ENZERSDORFER DRAMATURGIE vom 29. Juni 2015

 

10. Stück: 'DER VIERUNDZWANZIGSTE FEBRUAR'

 

Warum Zacharias Werner?


 

1 Eine Kurzbiographie


Friedrich Ludwig Zacharias Werner wurde 1768 in Königsberg geboren und starb 1823. Er war ein deutscher Dichter der Romantik und lebte die letzten Jahre in Wien und Maria Enzersdorf. Seit 1784 studierte er an der Universität Königsberg in Ostpreussen die Rechte und die Kameralwissenschaften, besuchte aber auch die Kollegien des Philosophen Immanuel Kant. 1793 wurde er Kammersekretär in Südpreussen und an verschiedenen anderen Orten in den neuen polnischen Provinzen, zuletzt in Warschau, wo er sich mit E.T.A. Hoffmann befreundete. Von dem berühmten E.T.A.Hoffmann existiert auch eine sehr schöne Zeichnung ´Zacharias Werner, aus seinem Drama vorlesend´.

In Warschau trat Zacharias Werner in eine Feimaurerloge ein, schrieb sein erstes Drama ´Die Söhne des Thals´, das von der Auflösung des Templerordens erzählt, und heiratete drei Mal, löste die erste und die zweite Ehe bereits bald wieder auf, und im Jahr 1807, da er schon fast vierzig ist, löst er auch seine dritte Ehe und geht nach Weimar, wo er sich mit Goethe befreundet, der im Januar 1808 nicht nur seine Tragödie ´Wanda´ uraufführt, sondern am 24. Februar 1809 auch den ´Vierzundzwanzigsten Februar´. Anschließend reist er nach Rom, wo er zum Katholizismus konvertiert. Er wird zum Priester geweiht und übersiedelt anschließend in die Kaiserstadt Wien. Während des Wiener Kongresses war Wien zum Zentrum der Romantik geworden, und Zacharias Werner wird nun zum

bedeutendsten Prediger. Hier befreundet er sich mit dem später heilig gesprochenen Clemens Mara Hofbauer und

wird ´Hofprediger´. Am Anfang der Zwanzigerjahre lädt ihn der im heutigen Romantikerhaus in der Liechtensteinstrasse wohnende Wiener Anwalt Dr. Wagner ein, die Sommer bei seiner Familie in Enzersdorf zu

verbringen, und Zacharias Werner nimmt die Einladung an. Nun schreibt er im Garten an der Liechtensteinstrasse - in dem es heute noch den Zacharias-Werner-Hügel gibt, seine Gedichte und Predigten. Und seine Briefe an den alten Goethe.
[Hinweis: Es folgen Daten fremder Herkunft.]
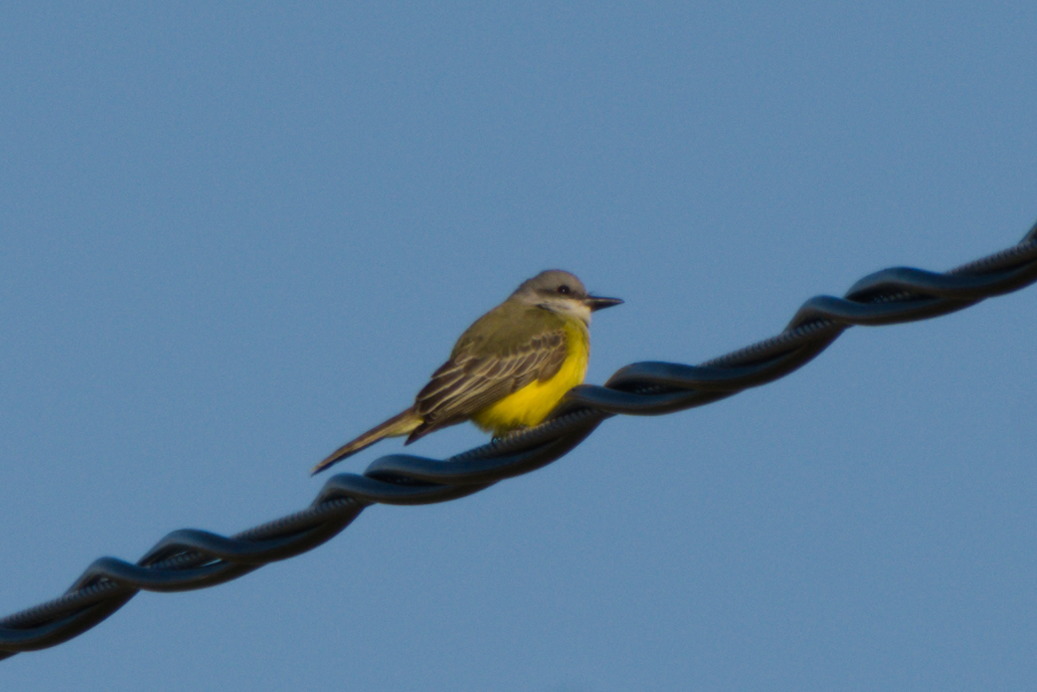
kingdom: Animalia
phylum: Chordata
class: Aves
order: Passeriformes
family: Tyrannidae
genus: Tyrannus
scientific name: Tyrannus melancholicus
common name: Tropical kingbird
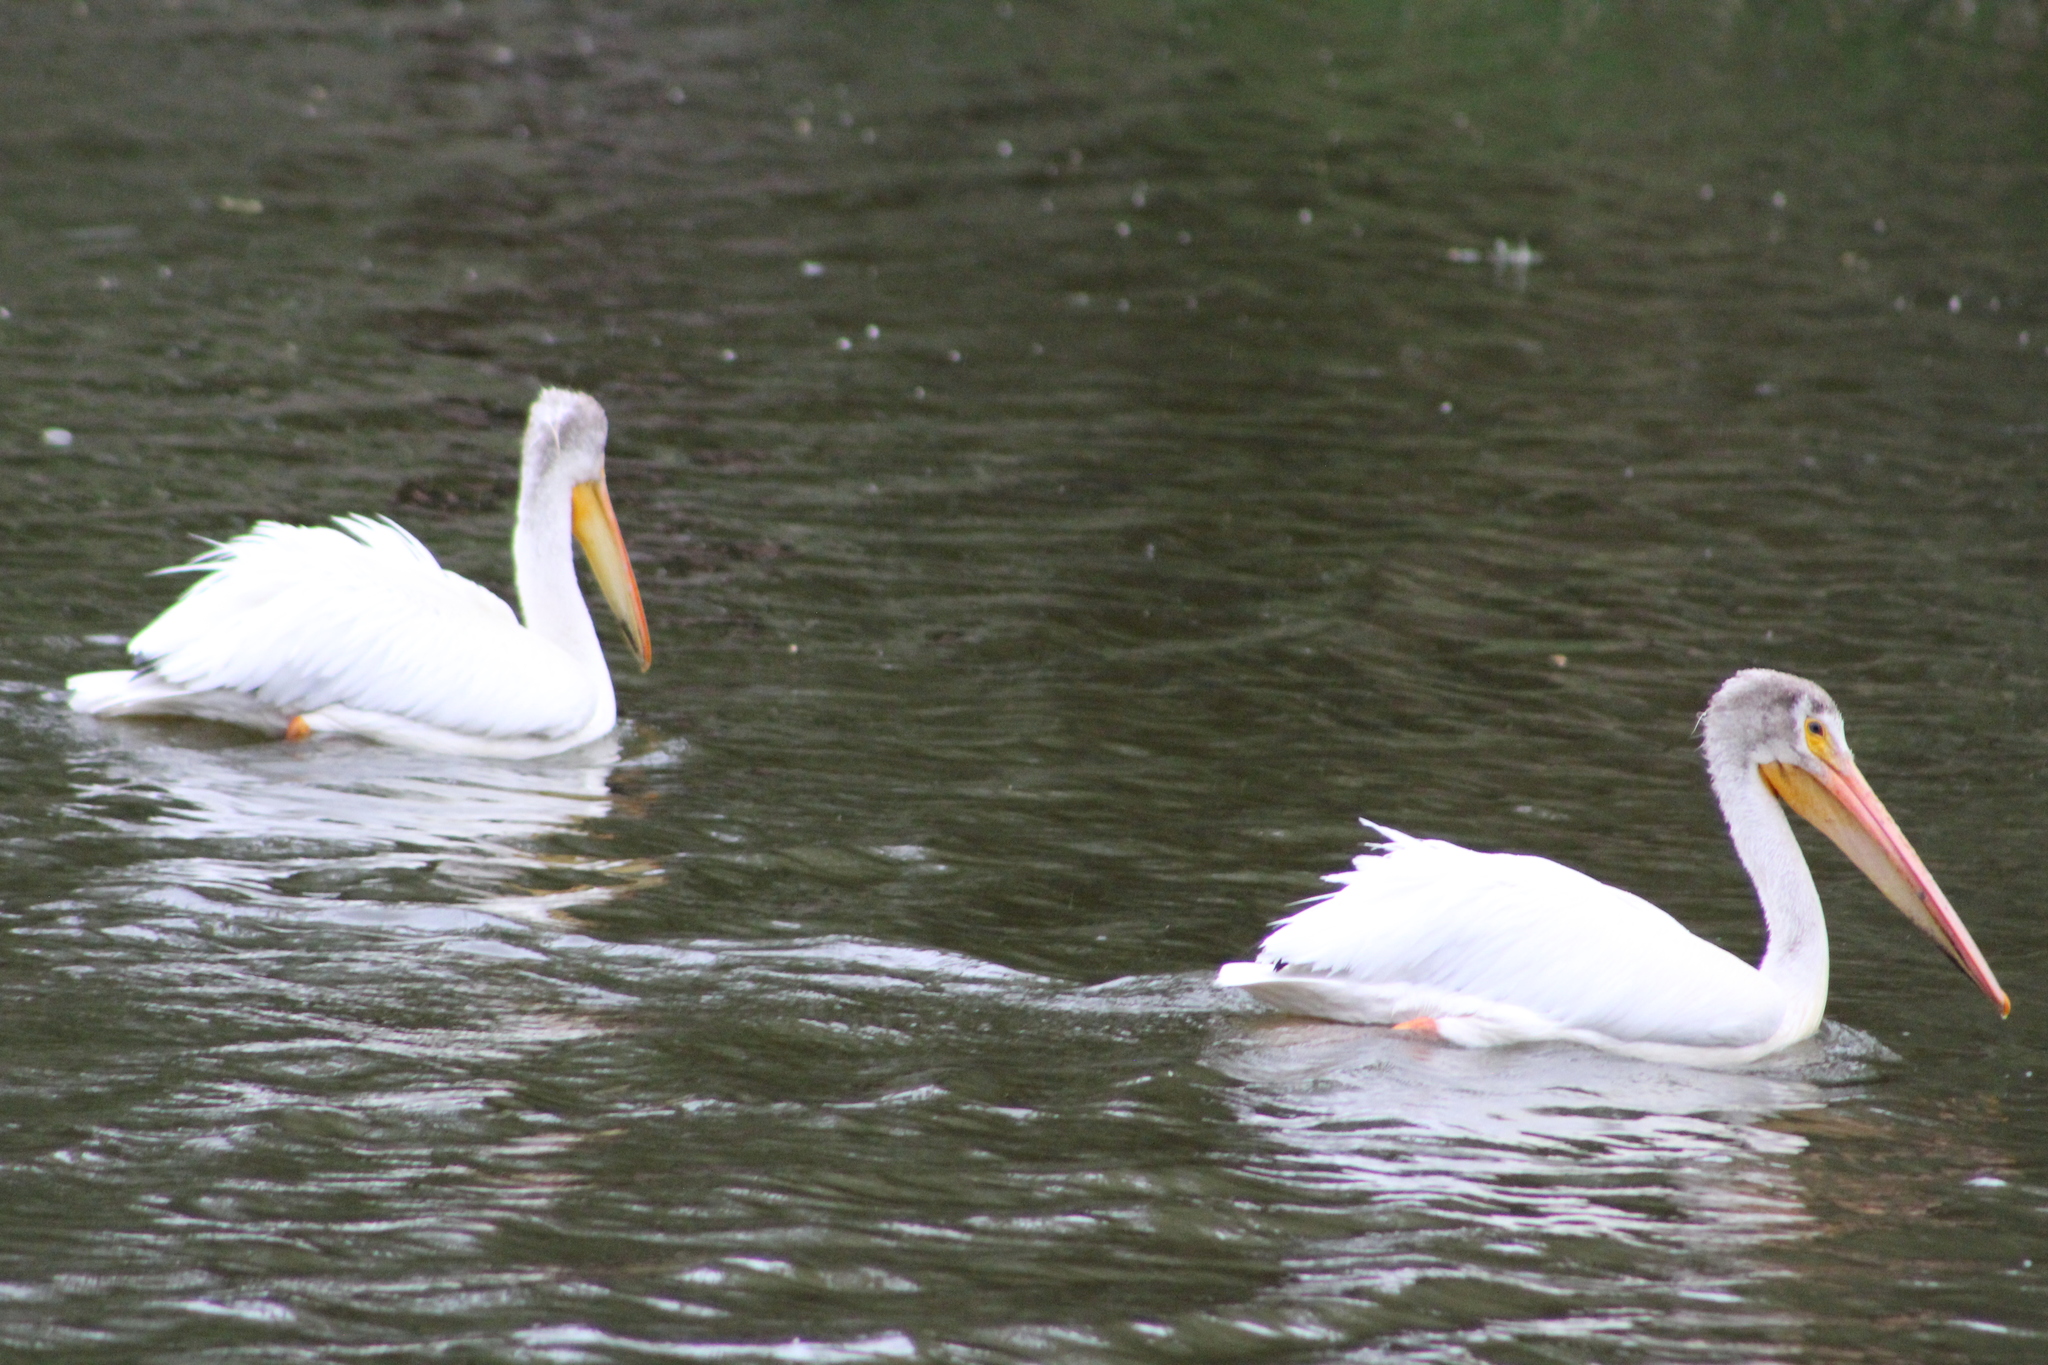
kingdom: Animalia
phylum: Chordata
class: Aves
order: Pelecaniformes
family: Pelecanidae
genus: Pelecanus
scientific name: Pelecanus erythrorhynchos
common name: American white pelican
Am 17. Januar 1823 stirbt er und wird, seinem Wunsch gemäß, neben dem von ihm bewunderten Clemens Maria Hofbauer auf dem Romantikerfriedhof in Maria Enzersdorf beigesetzt.

Zacharias Werner war der einzige Dramatiker der romantischen Schule, der Bühnenerfolge errang. Er veröffentlichte vierzehn Theaterstücke, darunter auch eines über Martin Luther. „Kein anderer Dramatiker

brachte die mystischen Elemente und die Schicksalsidee so bühnenwirksam auf die Bretter des Theaters wie Zacharias Werne“, schreibt Gerhard Schulz in seinem Buch ´Romantik, Geschichte und Begriff´. „Alles, was Freund und Feind sich darunter vorstellen, schien sich in ihm zu vereinigen: christliche Frömmigkeit und Märtyrertod, heidnische Mythen und Riten, Liebe und Sexualität, Caritas und allerlei Geheimgesellschaften.“

 

2 Das Theatergeschichtliche Umfeld


In diesem Melodram zeigt Zacharias Werner bäuerliche Figuren als tragische Helden, und behandelt ausgerechnet mit ihnen das Hauptthema des neunzehnten Jahrhunderts: Das Trauma der verlorenen Autorität. Nach Auffassung der Monarchisten in allen Ländern wird Königsmord mit Vatermord gleichgesetzt. Das französische Volk hat mit dem Mord an seinem König - mit 361 zu 360 Stimmen wurde Ludwig der XVI von seinen Untertanen zum Tod verurteilt und am 21. Januar 1793 durch die Guillotine hingerichtet – den ganz großen Fluch auf sich geladen. Und auch Kunz Kuruth, die Hauptfigur des ´Vierundzwanzigsten Februar´ hat ja seinen Vater mit dem Tod bedroht und dadurch den ´ganz großen Fluch´ auf sich geladen. Zacharias Werner glaubt, dass der Verzicht auf die Gnade der Väter, also der ´verlorenen Autoritäten´ zur Folge hat, dass der Mensch nun den gnadenlosen Naturgesetzen ausgesetzt ist. Jetzt regiert nur noch der Instinkt.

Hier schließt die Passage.